→ Task to carry out
Please turn the listing from the line with "Rendered at 2001 by 1125 pixels." up to and including the line with "title SKLON [212, 161, 1788, 376]" into a numbered list, leaving out any blank lines.

#### Extracted material ####

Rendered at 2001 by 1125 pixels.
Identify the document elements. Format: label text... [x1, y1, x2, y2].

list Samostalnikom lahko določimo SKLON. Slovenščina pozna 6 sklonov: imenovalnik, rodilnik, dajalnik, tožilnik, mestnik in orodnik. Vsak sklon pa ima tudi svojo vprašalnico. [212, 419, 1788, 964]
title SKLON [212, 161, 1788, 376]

####
#### Extracted material ####

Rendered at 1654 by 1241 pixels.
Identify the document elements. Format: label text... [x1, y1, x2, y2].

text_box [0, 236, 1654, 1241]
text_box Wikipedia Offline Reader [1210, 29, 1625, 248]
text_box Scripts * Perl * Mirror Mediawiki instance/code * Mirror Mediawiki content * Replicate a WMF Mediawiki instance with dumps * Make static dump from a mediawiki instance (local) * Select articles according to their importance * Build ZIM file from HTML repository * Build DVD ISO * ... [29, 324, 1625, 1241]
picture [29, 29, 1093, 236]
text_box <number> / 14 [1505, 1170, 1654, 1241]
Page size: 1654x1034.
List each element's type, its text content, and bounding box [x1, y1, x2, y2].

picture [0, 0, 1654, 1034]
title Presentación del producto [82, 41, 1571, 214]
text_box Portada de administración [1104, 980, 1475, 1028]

####
#### Extracted material ####

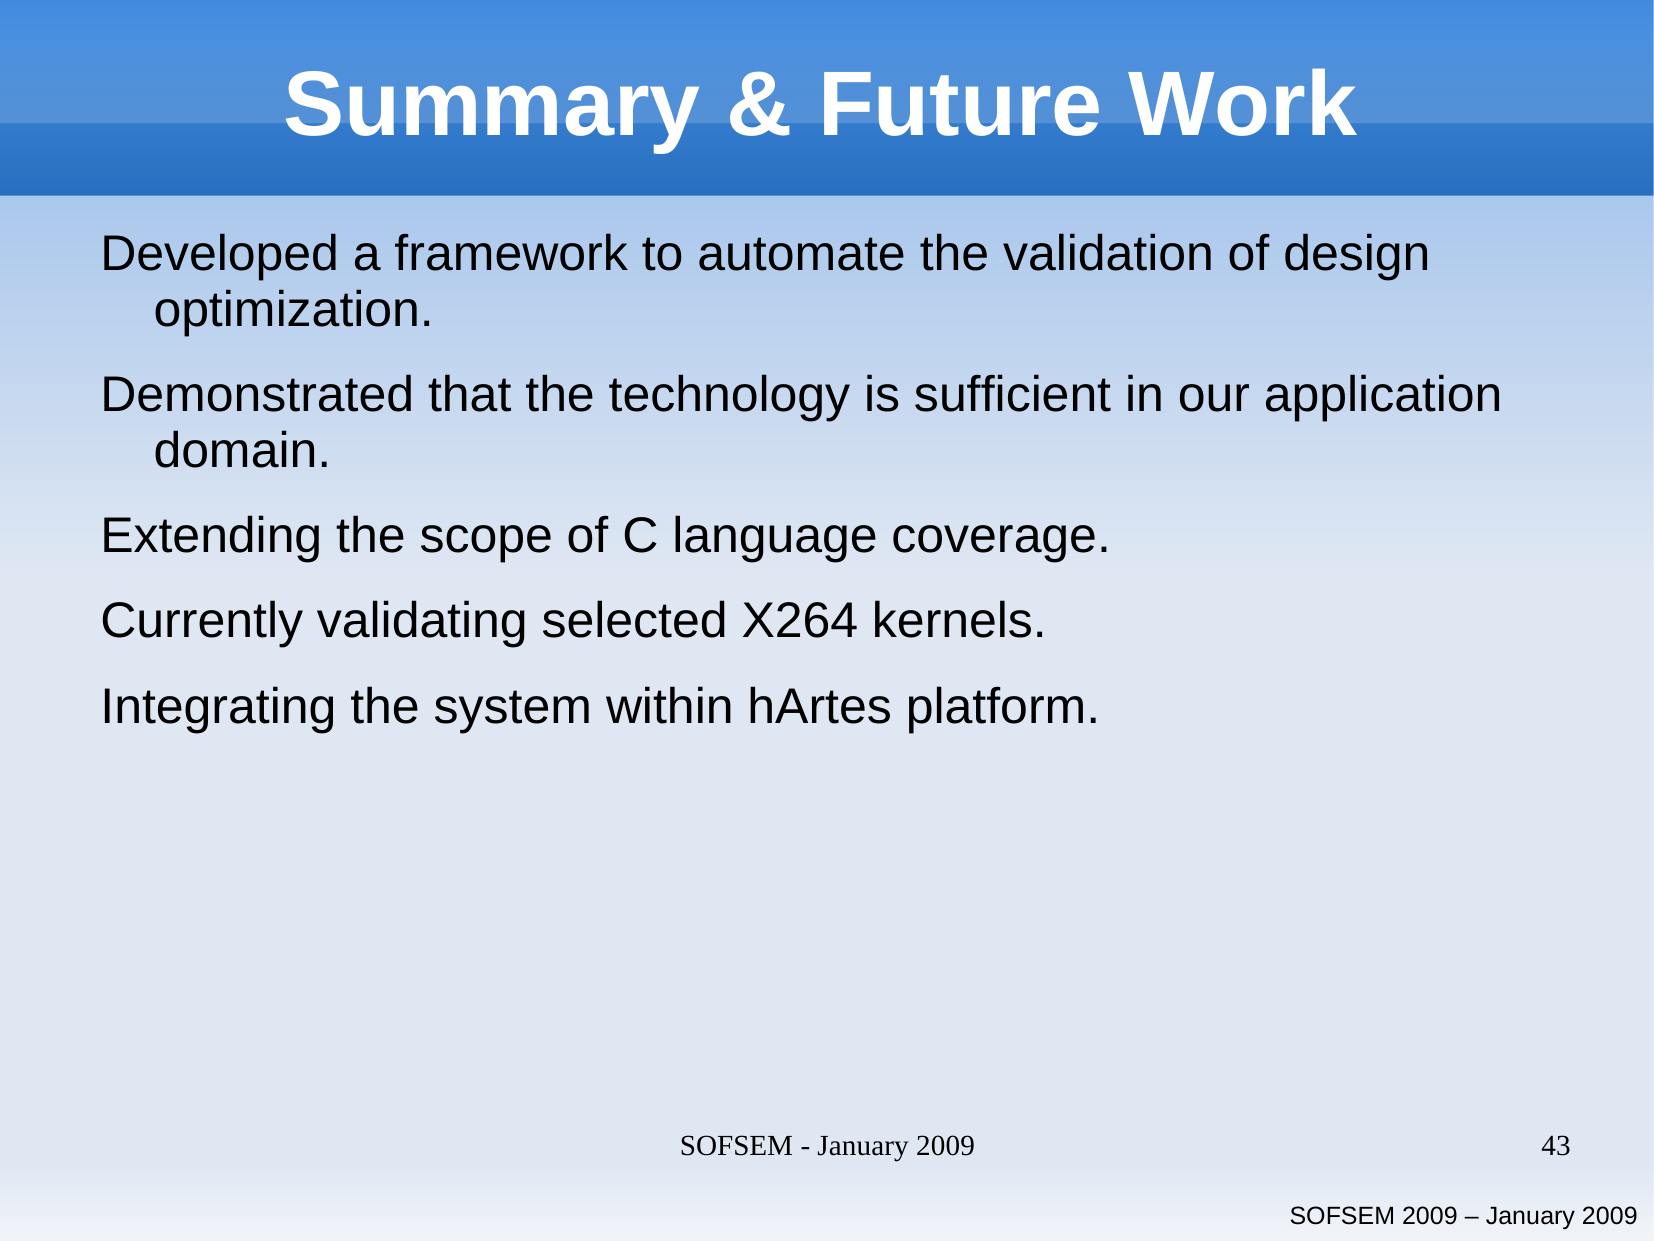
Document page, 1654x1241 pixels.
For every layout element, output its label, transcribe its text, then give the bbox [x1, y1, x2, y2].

####

→ Finished task
1. Rendered at 2001 by 1125 pixels.
2. Identify the document elements. Format: label text... [x1, y1, x2, y2].
3. list Samostalnikom lahko določimo SKLON. Slovenščina pozna 6 sklonov: imenovalnik, rodilnik, dajalnik, tožilnik, mestnik in orodnik. Vsak sklon pa ima tudi svojo vprašalnico. [212, 419, 1788, 964]
4. title SKLON [212, 161, 1788, 376]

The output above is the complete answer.